いや、晴れ晴れしいものだと思うんです。登ってる最中は好きなんでしょうね。ただこっから先、ここで黙っているか、降りるかっていう。下手にキャリアを積んでしまうと「そこでゆっくり座っててください」って言われるけど、それがきっとできないタイプなんでしょうね、僕は。それに、自分で自分の人間性とピロウズの音楽性を知ってますから、例えばMr.Childrenやサザンオールスターズの山は、僕が足を踏み入れる山ではないってわかってる。
──ほかの人たちが歩んできた成功の形と、ピロウズの成功はちょっと違うかもしれないと。

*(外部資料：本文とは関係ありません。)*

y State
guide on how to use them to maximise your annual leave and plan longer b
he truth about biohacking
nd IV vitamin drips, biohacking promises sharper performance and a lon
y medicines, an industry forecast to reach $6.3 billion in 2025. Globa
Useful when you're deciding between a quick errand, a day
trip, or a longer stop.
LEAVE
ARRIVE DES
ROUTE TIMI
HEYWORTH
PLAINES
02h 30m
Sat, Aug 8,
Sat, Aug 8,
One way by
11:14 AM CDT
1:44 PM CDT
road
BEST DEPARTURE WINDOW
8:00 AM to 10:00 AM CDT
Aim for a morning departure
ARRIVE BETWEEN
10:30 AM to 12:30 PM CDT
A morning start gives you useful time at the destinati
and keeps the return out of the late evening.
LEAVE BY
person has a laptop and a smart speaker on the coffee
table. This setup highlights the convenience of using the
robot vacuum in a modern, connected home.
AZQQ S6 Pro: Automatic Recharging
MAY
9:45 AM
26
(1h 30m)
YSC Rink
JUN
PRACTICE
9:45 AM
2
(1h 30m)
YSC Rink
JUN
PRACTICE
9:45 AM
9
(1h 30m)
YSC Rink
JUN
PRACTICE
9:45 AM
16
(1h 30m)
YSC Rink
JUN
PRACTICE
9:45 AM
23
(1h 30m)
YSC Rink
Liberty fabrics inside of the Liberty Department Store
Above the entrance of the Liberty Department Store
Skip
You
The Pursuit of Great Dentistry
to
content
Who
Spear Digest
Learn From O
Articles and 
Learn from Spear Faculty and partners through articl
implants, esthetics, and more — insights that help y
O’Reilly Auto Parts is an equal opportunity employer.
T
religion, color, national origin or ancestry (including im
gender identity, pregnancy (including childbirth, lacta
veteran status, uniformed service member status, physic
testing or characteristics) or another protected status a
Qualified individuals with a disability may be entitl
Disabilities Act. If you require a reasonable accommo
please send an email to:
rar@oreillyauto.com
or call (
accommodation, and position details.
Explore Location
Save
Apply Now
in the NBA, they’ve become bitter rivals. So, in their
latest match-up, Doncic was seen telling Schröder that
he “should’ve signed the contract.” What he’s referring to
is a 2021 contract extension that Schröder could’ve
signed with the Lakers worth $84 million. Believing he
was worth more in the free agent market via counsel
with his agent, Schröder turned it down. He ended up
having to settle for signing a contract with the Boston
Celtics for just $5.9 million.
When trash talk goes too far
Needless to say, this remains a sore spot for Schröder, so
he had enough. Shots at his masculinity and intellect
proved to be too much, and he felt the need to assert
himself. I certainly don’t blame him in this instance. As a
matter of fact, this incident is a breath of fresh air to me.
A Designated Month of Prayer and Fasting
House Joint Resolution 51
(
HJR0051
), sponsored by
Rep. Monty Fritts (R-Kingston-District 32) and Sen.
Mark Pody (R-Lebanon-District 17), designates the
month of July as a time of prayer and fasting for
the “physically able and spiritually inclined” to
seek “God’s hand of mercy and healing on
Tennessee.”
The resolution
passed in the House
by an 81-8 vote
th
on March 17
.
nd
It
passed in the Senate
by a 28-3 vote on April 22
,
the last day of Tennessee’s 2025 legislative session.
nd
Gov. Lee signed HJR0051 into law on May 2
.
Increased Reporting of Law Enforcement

僕の思う「音楽ファン」っていうのは100万人もいないっていうことですよ。
──100万人に到達すれば成功ってことではないし、そういう音楽ではない。
そういう音楽ではないですね。僕の発言と行動を考えたら無理でしょう(笑)。基本的に好きな人間よりも嫌いな人間のほうがダントツに多いので、そんな人間は好かれるわけがないし。桜井(和寿 / Mr.Children)はそういう人間じゃないからね。ちゃんと人間に愛情がある人だから、だから音楽の受け入れられ方もすごく理にかなってる。そういう人がそういう気持ちで作った歌が100万人にウケるっていうのがすごくわかりやすい話で、僕はそうじゃないから。自分の青春時代もそうではなかったし、ピロウズのリスナー、多分「もう10年ぐらい離れずにいるよ」みたいな人は僕が言ってることがよくわかると思う。
CD収録曲
- Revival
- Rescue
- Comic Sonic
- Flashback Story
- エネルギヤ
- ポラリスの輝き 拾わなかった夢現
- Minority Whisper
- 持ち主のないギター
- トライアル
- Ready Steady Go!
DVD収録内容
- トライアル [Music Video]
the pillows(ぴろうず)
山中さわお(Vo, G)、真鍋吉明(G)、佐藤シンイチロウ(Dr)の3人からなるロックバンド。1989年に結成され、当初は上田ケンジ(B)を含む4人編成で活動していた。1991年にシングル「雨にうたえば」でメジャーデビュー。初期はポップでソウルフルなサウンドで好評を博すが、上田脱退後の1994年以降は徐々にオルタナ色を取り入れたサウンドへと変化していく。一時は低迷するが、精力的なライブ活動を続ける中で固定ファンを獲得。2005年には結成15周年を記念して、ELLEGARDEN、BUMP OF CHICKEN、ストレイテナー、Mr.Childrenなどが参加したトリビュート盤を制作。the pillowsの存在を知らなかった若年層にもアピールすることに成功する。また、2005年にはアメリカ、2006年にはアメリカ/メキシコでツアーを敢行。海外での人気と知名度も獲得する。結成20周年を迎えた2009年9月には初の日本武道館公演を行い、大成功を収めた。キャリアを重ねるごとに勢いと力強さを増し、今や日本のロックシーンには欠かせないバンドとしてリスペクトされている。2012年1月18日に通算18枚目のオリジナルアルバム「トライアル」をリリース。